■ WORK REQUEST
Each line below containing the word "assign" needs to be shown.

■ Image and design file data

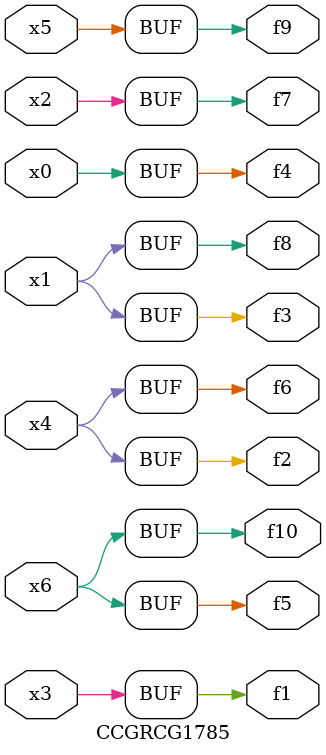
<source format=v>
module CCGRCG1785(
	input x0, x1, x2, x3, x4, x5, x6,
	output f1, f2, f3, f4, f5, f6, f7, f8, f9, f10
);
	assign f1 = x3;
	assign f2 = x4;
	assign f3 = x1;
	assign f4 = x0;
	assign f5 = x6;
	assign f6 = x4;
	assign f7 = x2;
	assign f8 = x1;
	assign f9 = x5;
	assign f10 = x6;
endmodule

</source>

■ TASK RESULT
	assign f1 = x3;
	assign f2 = x4;
	assign f3 = x1;
	assign f4 = x0;
	assign f5 = x6;
	assign f6 = x4;
	assign f7 = x2;
	assign f8 = x1;
	assign f9 = x5;
	assign f10 = x6;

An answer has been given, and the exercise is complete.